◆ QUÉ DEBES HACER ◆
A. Según el texto, ¿qué ocupaciones tiene Mayeli Villalba además de ser activista?
B. Reproduce el fragmento del texto que comienza en «Para hablar de» y termina en «del ser negra.», sustituyendo «niñez» por «infancia».

◆ TEXTO DADO ◆

«No basta con no ser racista, hay que ser antirracista»
Esta frase de Angela Davis encierra un concepto fundamental, a pesar de su aparente sencillez: callar ante el racismo es caer en la misma lógica racista. El antirracismo en nuestro país tiene rostro de mujeres jóvenes, decididas y críticas. Hablamos con cinco activistas que difunden sus culturas sin miedo, desarmando prejuicios por una sociedad más justa.
“En Paraguay tenemos que aprender a utilizar el término ‘racismo’ en el lenguaje cotidiano. Esa palabra no existe acá. Asesinan a George Floyd y hablamos de racismo, nos referimos a Trump y Bolsonaro y decimos que son racistas. Pero nunca se relata una situación bajo ese concepto”, dice Mayeli Villalba, afroparaguaya, fotógrafa, trabajadora social y activista.
Para hablar de racismo, Maye se remonta a su niñez, cuando todavía no sabía que era afrodescendiente. Mirarse en el espejo era un conflicto para ella, ya que sentía que habitaba un limbo: sabía que era diferente, pero tampoco creía encajar en el “prototipo” del ser negra.
“Desde chica siempre me preguntaron si era paraguaya, y no entendía por qué esa negación hacia mi identidad. Eran señalamientos pasivo-agresivos que tenían que ver con mi cabello, mi nariz, mi frente, todas las formas de mi cuerpo más allá del color”, menciona.

◆ BLOQUE DE DATOS ◆
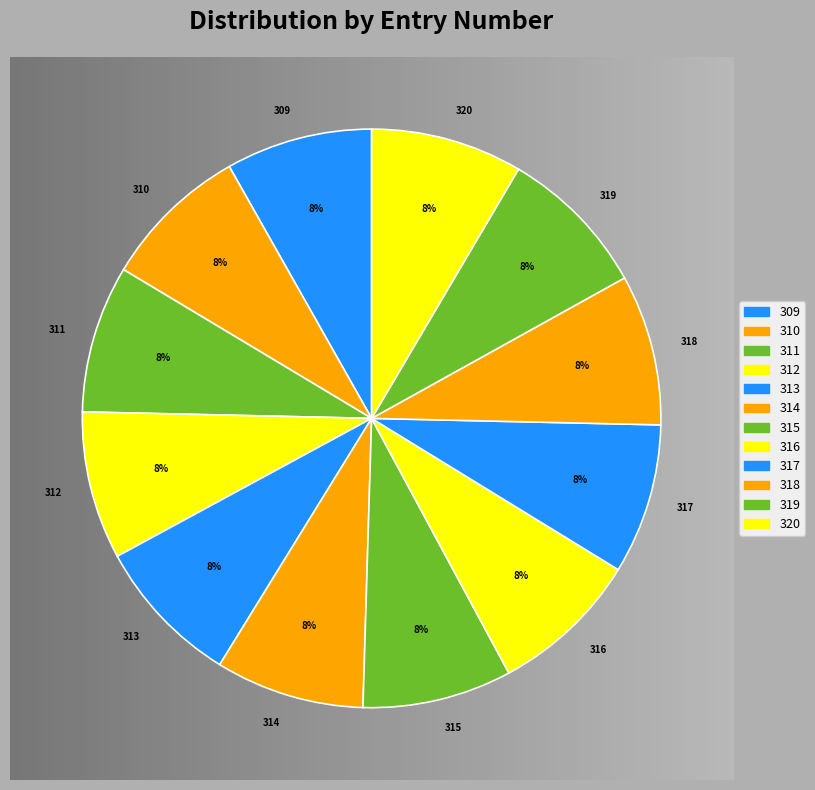

True or false: 314 accounts for 1% of the total.

False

◆ RESPUESTAS POR TAREA ◆
A. Es fotógrafa y trabajadora social.

B.
Para hablar de racismo, Maye se remonta a su infancia, cuando todavía no sabía que era afrodescendiente. Mirarse en el espejo era un conflicto para ella, ya que sentía que habitaba un limbo: sabía que era diferente, pero tampoco creía encajar en el “prototipo” del ser negra.